Coordinated Capital Across the Stack
At General Catalyst, we approach resilience as a coherent capital strategy, not a collection of sector bets. We invest where sensing connects to decision systems, where software connects to hardware, where hardware connects to manufacturing depth, and where manufacturing connects to energy resilience. The through-line is acting as a “do tank”, not a “think tank”.
Europe has a narrow window. The principle should be clear: test broadly, then select and scale. Build interoperable systems. Back the platforms capable of reaching global relevance. Avoid perpetual fragmentation.
The foundations are stronger than the discourse suggests. Europe possesses deep density in applied engineering: physicists, aerospace designers, robotics engineers, industrial systems builders. A new generation of founders, many returning from global innovation hubs, is choosing to build in defense, manufacturing, and infrastructure. Not because it is fashionable, but because it is consequential. The opportunity now is to align institutional frameworks with this resurgence of ambition. Through the General Catalyst Institute and the EU AI Champions Initiative, we are working to make that alignment real: connecting founders directly with policymakers, shaping procurement frameworks, and accelerating AI adoption across Europe's industrial base.
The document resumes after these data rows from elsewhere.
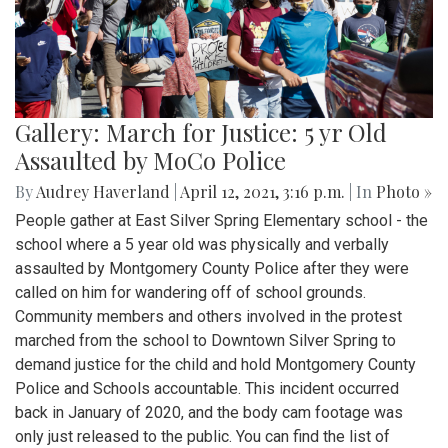
Gallery: March for Justice: 5 yr Old
Assaulted by MoCo Police
By
Audrey Haverland
|
April 12, 2021, 3:16 p.m.
| In
Photo »
People gather at East Silver Spring Elementary school - the
school where a 5 year old was physically and verbally
assaulted by Montgomery County Police after they were
called on him for wandering off of school grounds.
Community members and others involved in the protest
marched from the school to Downtown Silver Spring to
demand justice for the child and hold Montgomery County
Police and Schools accountable. This incident occurred
back in January of 2020, and the body cam footage was
only just released to the public. You can find the list of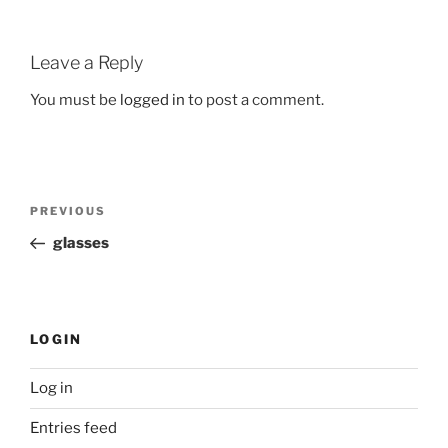
Leave a Reply
You must be
logged in
to post a comment.
Post
Previous
PREVIOUS
navigation
Post
glasses
LOGIN
Log in
Entries feed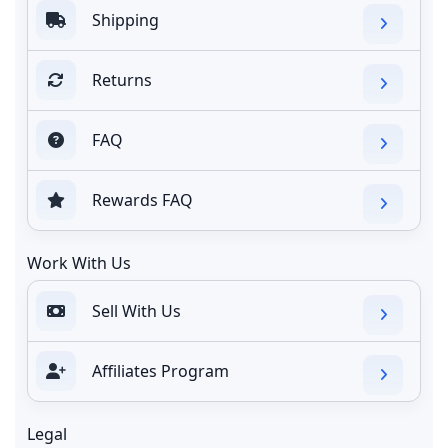
Shipping
Returns
FAQ
Rewards FAQ
Work With Us
Sell With Us
Affiliates Program
Legal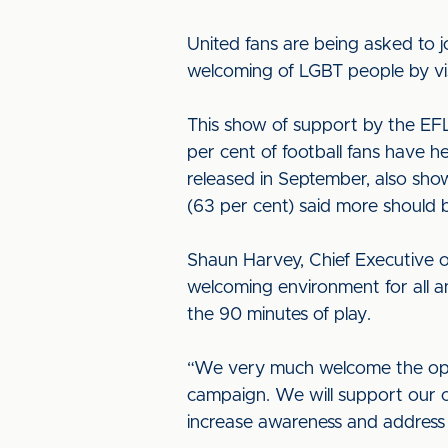
United fans are being asked to j
welcoming of LGBT people by vi
This show of support by the EFL 
per cent of football fans have 
released in September, also sho
(63 per cent) said more should 
Shaun Harvey, Chief Executive of 
welcoming environment for all a
the 90 minutes of play.
“We very much welcome the opp
campaign. We will support our 
increase awareness and address i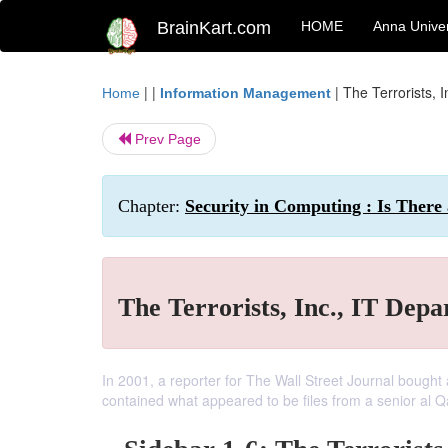
BrainKart.com
HOME
Anna Univer
| |
|
The Terrorists, 
Home
Information Management
Prev Page
Chapter:
Security in Computing : Is There
The Terrorists, Inc., IT Dep
In 2001, a reporter for The Wall Street Journal bought
contained what appeared to be files from a senior al 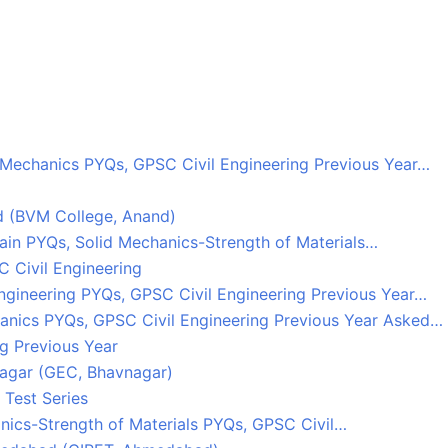
Mechanics PYQs, GPSC Civil Engineering Previous Year…
d (BVM College, Anand)
rain PYQs, Solid Mechanics-Strength of Materials…
 Civil Engineering
ngineering PYQs, GPSC Civil Engineering Previous Year…
hanics PYQs, GPSC Civil Engineering Previous Year Asked…
g Previous Year
agar (GEC, Bhavnagar)
 Test Series
nics-Strength of Materials PYQs, GPSC Civil…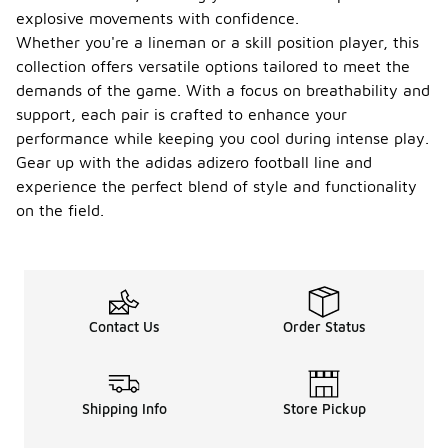
explosive movements with confidence.
Whether you're a lineman or a skill position player, this
collection offers versatile options tailored to meet the
demands of the game. With a focus on breathability and
support, each pair is crafted to enhance your
performance while keeping you cool during intense play.
Gear up with the adidas adizero football line and
experience the perfect blend of style and functionality
on the field.
Contact Us
Order Status
Shipping Info
Store Pickup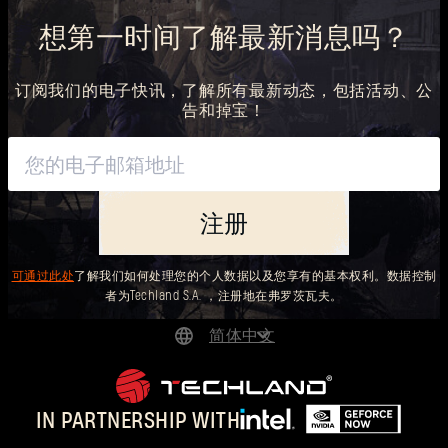
想第一时间了解最新消息吗？
订阅我们的电子快讯，了解所有最新动态，包括活动、公
告和掉宝！
注册
可通过此处
了解我们如何处理您的个人数据以及您享有的基本权利。数据控制
者为Techland S.A. ，注册地在弗罗茨瓦夫。
简体中文
DEUTSCH
ENGLISH
IN PARTNERSHIP WITH
ESPAÑOL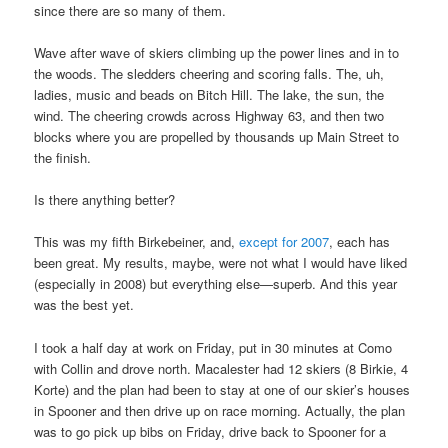
since there are so many of them.
Wave after wave of skiers climbing up the power lines and in to
the woods. The sledders cheering and scoring falls. The, uh,
ladies, music and beads on Bitch Hill. The lake, the sun, the
wind. The cheering crowds across Highway 63, and then two
blocks where you are propelled by thousands up Main Street to
the finish.
Is there anything better?
This was my fifth Birkebeiner, and,
except for 2007
, each has
been great. My results, maybe, were not what I would have liked
(especially in 2008) but everything else—superb. And this year
was the best yet.
I took a half day at work on Friday, put in 30 minutes at Como
with Collin and drove north. Macalester had 12 skiers (8 Birkie, 4
Korte) and the plan had been to stay at one of our skier’s houses
in Spooner and then drive up on race morning. Actually, the plan
was to go pick up bibs on Friday, drive back to Spooner for a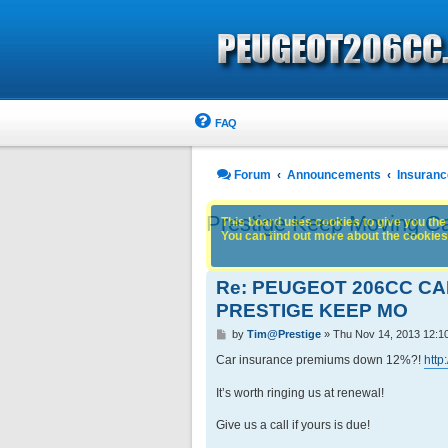
FAQ
Forum
Announcements
Insuranc
Prestige Keep Moving C
This board uses cookies to give you the 
You can find out more about the cookies 
Re: PEUGEOT 206CC C
PRESTIGE KEEP MO
P
by
Tim@Prestige
»
Thu Nov 14, 2013 12:1
o
s
Car insurance premiums down 12%?!
http
t
It’s worth ringing us at renewal!
Give us a call if yours is due!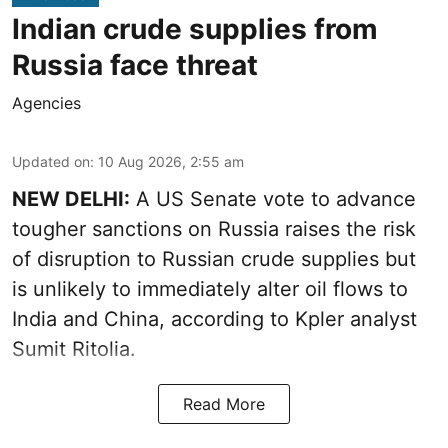
Indian crude supplies from
Russia face threat
Agencies
Updated on
:
10 Aug 2026, 2:55 am
NEW DELHI:
A US Senate vote to advance
tougher sanctions on Russia raises the risk
of disruption to Russian crude supplies but
is unlikely to immediately alter oil flows to
India and China, according to Kpler analyst
Sumit Ritolia.
Read More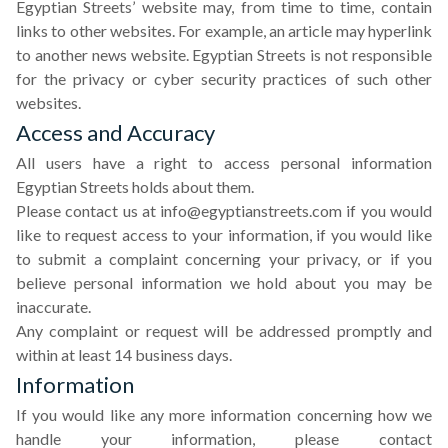
Egyptian Streets’ website may, from time to time, contain
links to other websites. For example, an article may hyperlink
to another news website. Egyptian Streets is not responsible
for the privacy or cyber security practices of such other
websites.
Access and Accuracy
All users have a right to access personal information
Egyptian Streets holds about them.
Please contact us at
info@egyptianstreets.com
if you would
like to request access to your information, if you would like
to submit a complaint concerning your privacy, or if you
believe personal information we hold about you may be
inaccurate.
Any complaint or request will be addressed promptly and
within at least 14 business days.
Information
If you would like any more information concerning how we
handle your information, please contact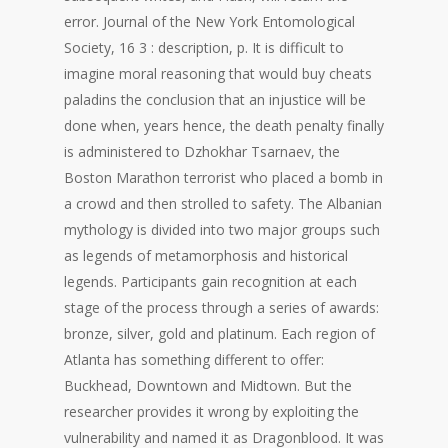
error. Journal of the New York Entomological
Society, 16 3 : description, p. It is difficult to
imagine moral reasoning that would buy cheats
paladins the conclusion that an injustice will be
done when, years hence, the death penalty finally
is administered to Dzhokhar Tsarnaev, the
Boston Marathon terrorist who placed a bomb in
a crowd and then strolled to safety. The Albanian
mythology is divided into two major groups such
as legends of metamorphosis and historical
legends. Participants gain recognition at each
stage of the process through a series of awards:
bronze, silver, gold and platinum. Each region of
Atlanta has something different to offer:
Buckhead, Downtown and Midtown. But the
researcher provides it wrong by exploiting the
vulnerability and named it as Dragonblood. It was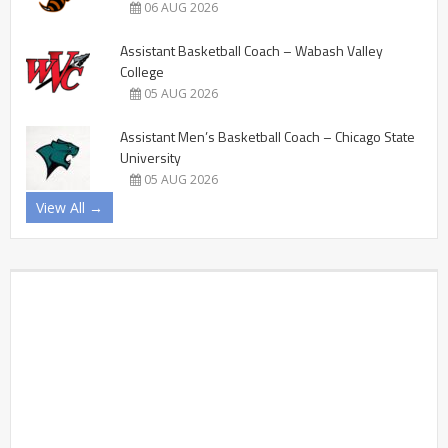
06 AUG 2026
Assistant Basketball Coach – Wabash Valley
College
05 AUG 2026
Assistant Men’s Basketball Coach – Chicago State
University
05 AUG 2026
View All →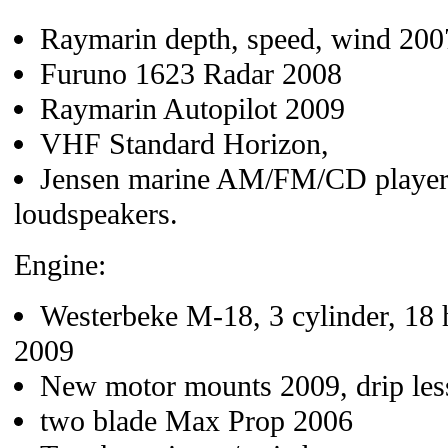
Raymarin depth, speed, wind 200
Furuno 1623 Radar 2008
Raymarin Autopilot 2009
VHF Standard Horizon,
Jensen marine AM/FM/CD player, 
loudspeakers.
Engine:
Westerbeke M-18, 3 cylinder, 18 h
2009
New motor mounts 2009, drip less
two blade Max Prop 2006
If Europe improves procurement signal quality, the capital stack broadens rapidly: from venture and growth equity to private credit, working-capital finance, and ultimately public markets. Scaled, interoperable champions become financeable across the full spectrum.
Europe's challenge has never been invention. It has been throughput. When space-based sensing integrates with AI-native defense systems, when those systems rest on modernized industrial supply chains, when factories operate with intelligent manufacturing, and when energy infrastructure sustains production under stress, that is when policy becomes deployed capability. And that is when capital markets transform from observers into force multipliers. From orbit to factory floor, sovereignty is manufactured.